_About this exercise_:
Give every entry again, unchanged, and leave its images out.

--

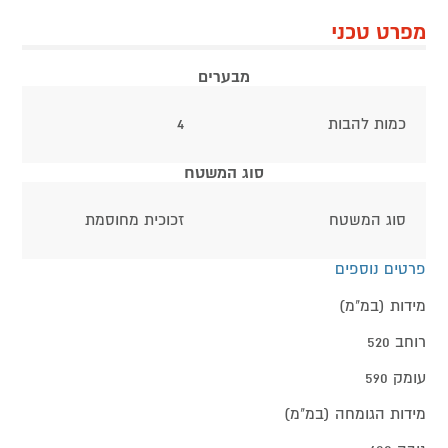
מפרט טכני
מבערים
כמות להבות
4
סוג המשטח
סוג המשטח
זכוכית מחוסמת
פרטים נוספים
מידות (במ"מ)
רוחב 520
עומק 590
מידות הגומחה (במ"מ)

--

_Exercise response_:
מפרט טכני
מבערים
כמות להבות
4
סוג המשטח
סוג המשטח
זכוכית מחוסמת
פרטים נוספים
מידות (במ"מ)
רוחב 520
עומק 590
מידות הגומחה (במ"מ)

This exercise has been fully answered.